Irigasi gelombang (surge irrigation) dilakukan dengan secara periodik mensuplai air lalu
menghentikannya supaya tanah mengalami siklus kering dan basah yang mampu mengurangi
laju infiltrasi tanah dan menjadikan kondisi tanah seragam. Berkurangnya laju infiltrasi ini
dikarenakan partikel tanah terkonsolidasi, pori-pori dan rekahan mikro di tanah terisi air, dan
menjadi tertutup rata ketika partikel tanah yang besar menjadi pecah karena munculnya
kelembaban yang tiba-tiba dari kondsi yang kering. Partikel tanah yang telah mengecil tersebut
menutup celah pada tanah seiring dengan keringnya tanah, dan seterusnya siklus tersebut
berlanjut. Metode irigasi ini hanya cocok pada tanah jenis remah, dan tidak bisa dilakukan pada
tanah liat karena tanah liat dapat menutup pori-porinya dengan cepat meski dalam kondisi basah.

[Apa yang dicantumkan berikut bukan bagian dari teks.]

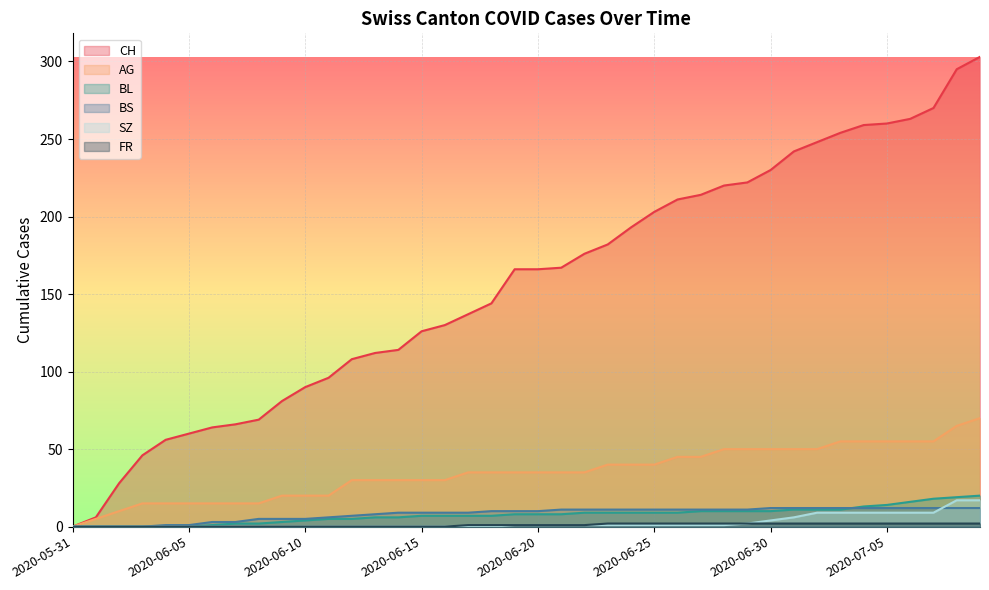

True or false: BL has more than 1 points higher than both neighbors.

False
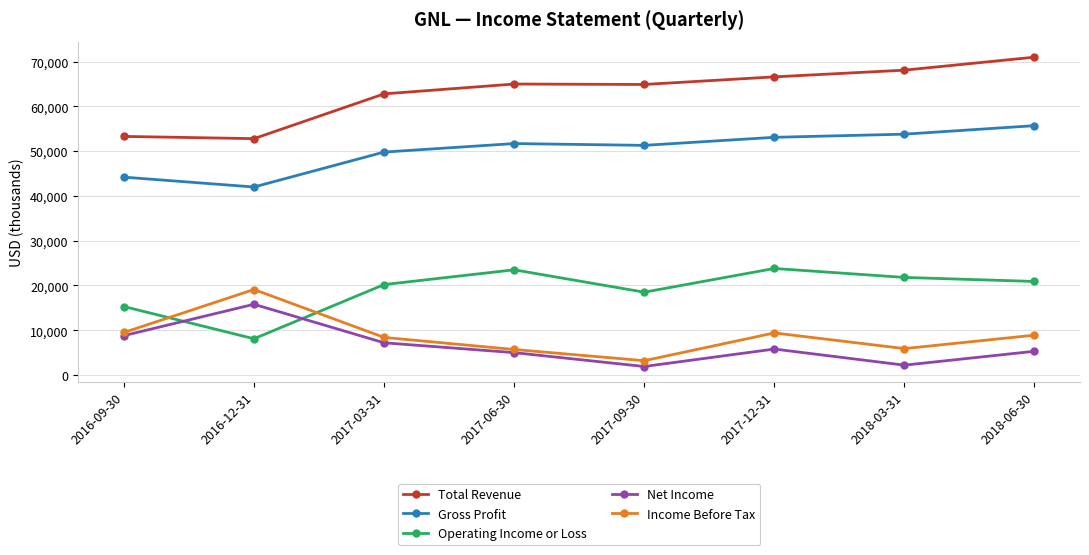

Count the number of data series in this chart.

5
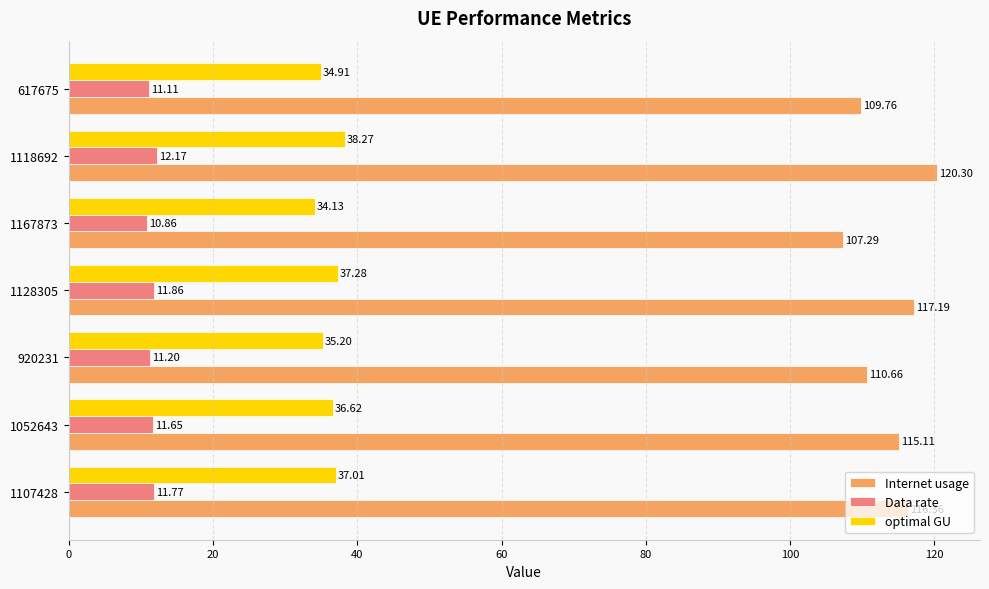

At 1167873, list the series in order from largest to smallest.

Internet usage, optimal GU, Data rate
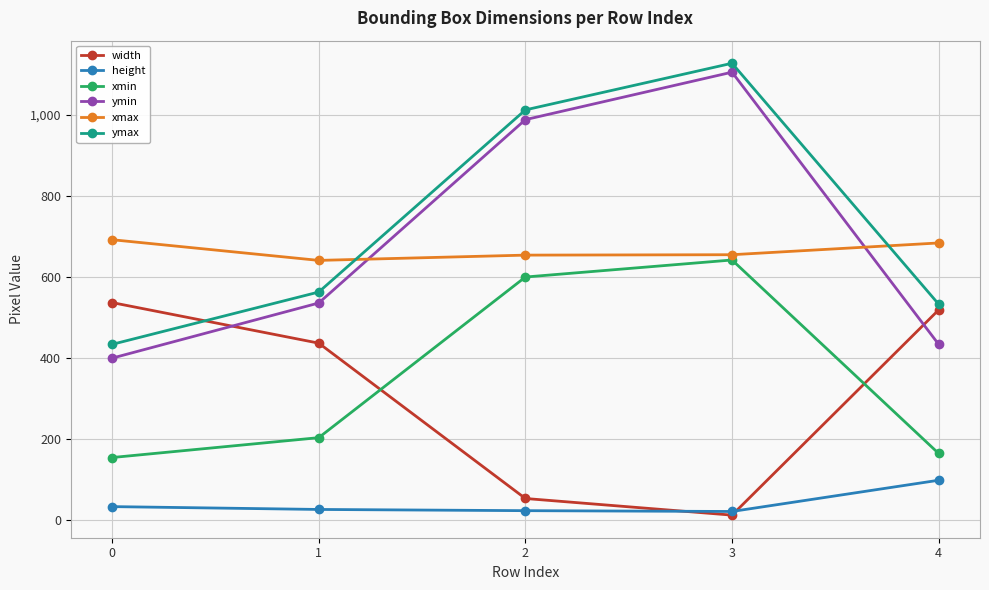

At how many categories does at least one series exceed 697?

2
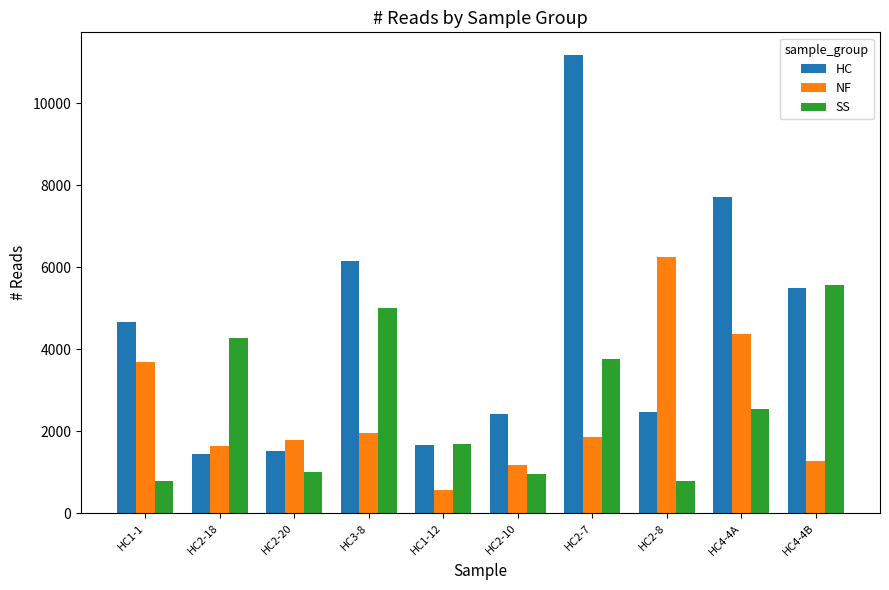

Which series has the largest total across all categories?

HC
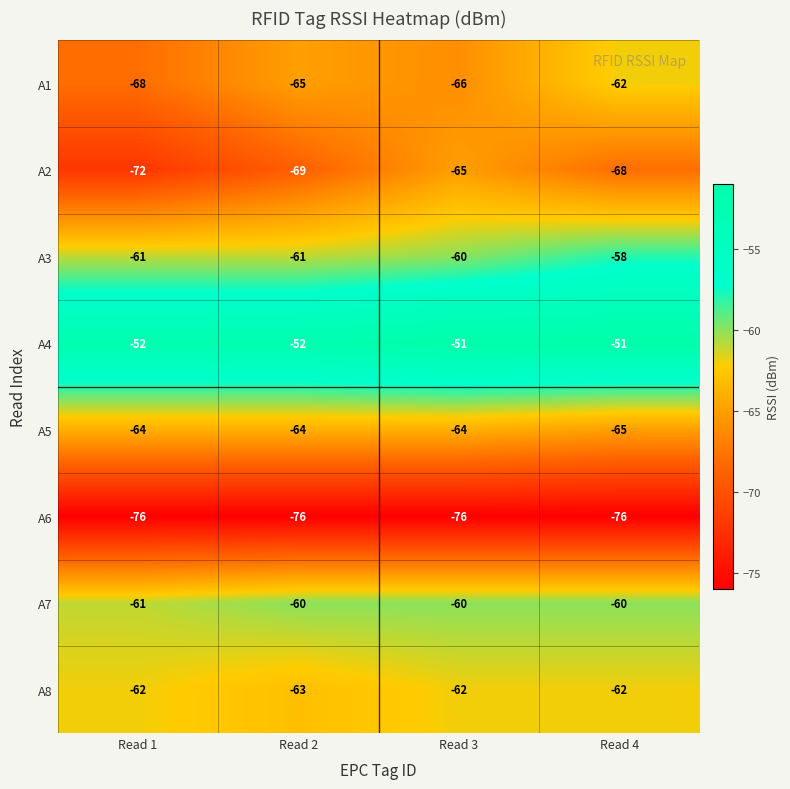

What is the difference between the highest and lowest values at Read 2?

24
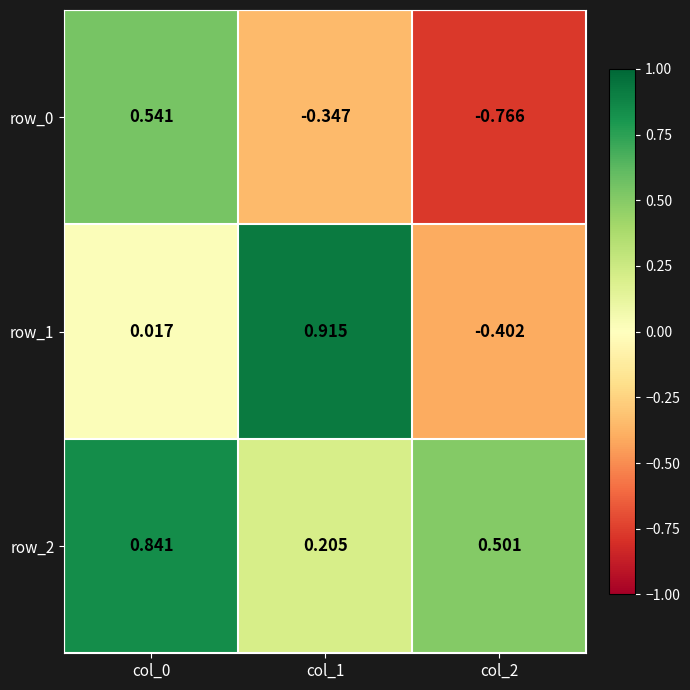

Is the value of row_0 at col_1 greater than the value of row_1 at col_1?

No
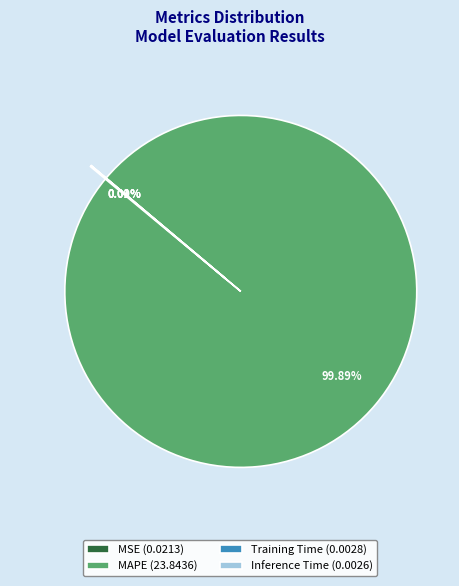

Does any single category account for the majority?

Yes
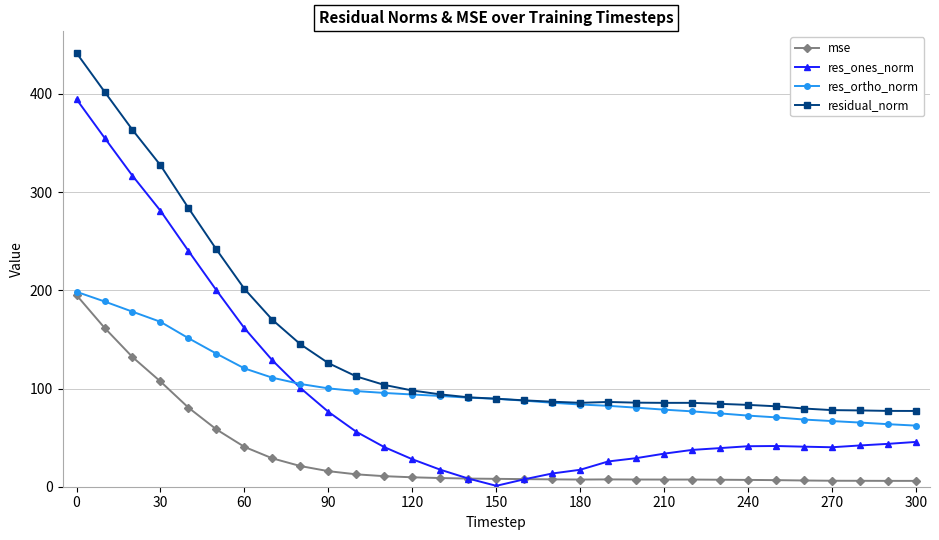

True or false: mse has more than 1 interior local peaks.

True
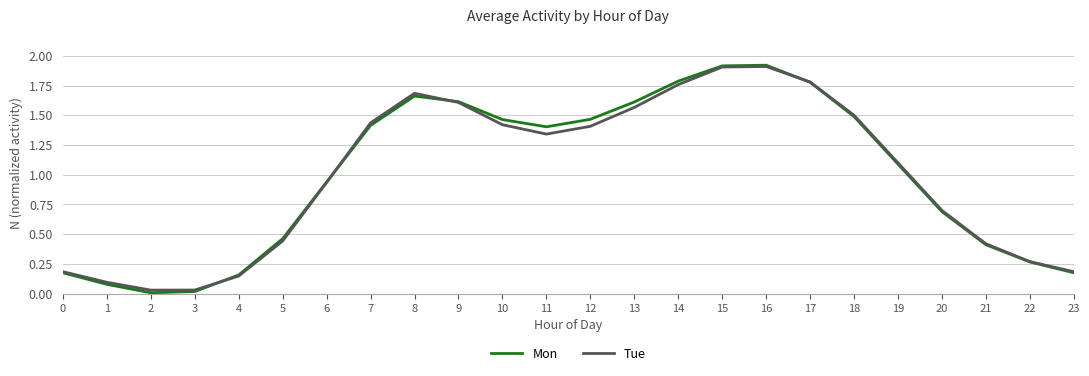

Does the chart have visible grid lines?

Yes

Irigasi permukaan dapat memunculkan masalah ketika tidak diterapkan dengan tepat, yang dapat
mengganggu kelestarian lingkungan dan keberlanjutan usaha pertanian :
1. Penggenangan yang dapat menyebabkan akar terendam secara permanen sehingga pertumbuhan
terhenti.
2. Drainase dalam, yaitu fenomena mengalirnya air keluar dari lahan pertanian bukan melalui
permukaan melainkan melalui bawah tanah. Fenomena ini jika terjadi di daerah dengan air tanah
berkadar garam tinggi dapat menyebabkan salinisasi tanah. Salinisasi terjadi ketika air yang
digunakan mengandung kadar mineral tinggi dan menambah kadar garam tanah. Tanah yang
terlalu asin dapat menyebabkan tumbuhan tidak dapat hidup. Peningkatan kadar garam dapat
dicegah dengan drainase bawah permukaan karena air yang mengalir dari atas membasuh garam
dan mengalirkannya ke bawah tanah sehingga mencegah garam naik ke permukaan (Ardi, 2013).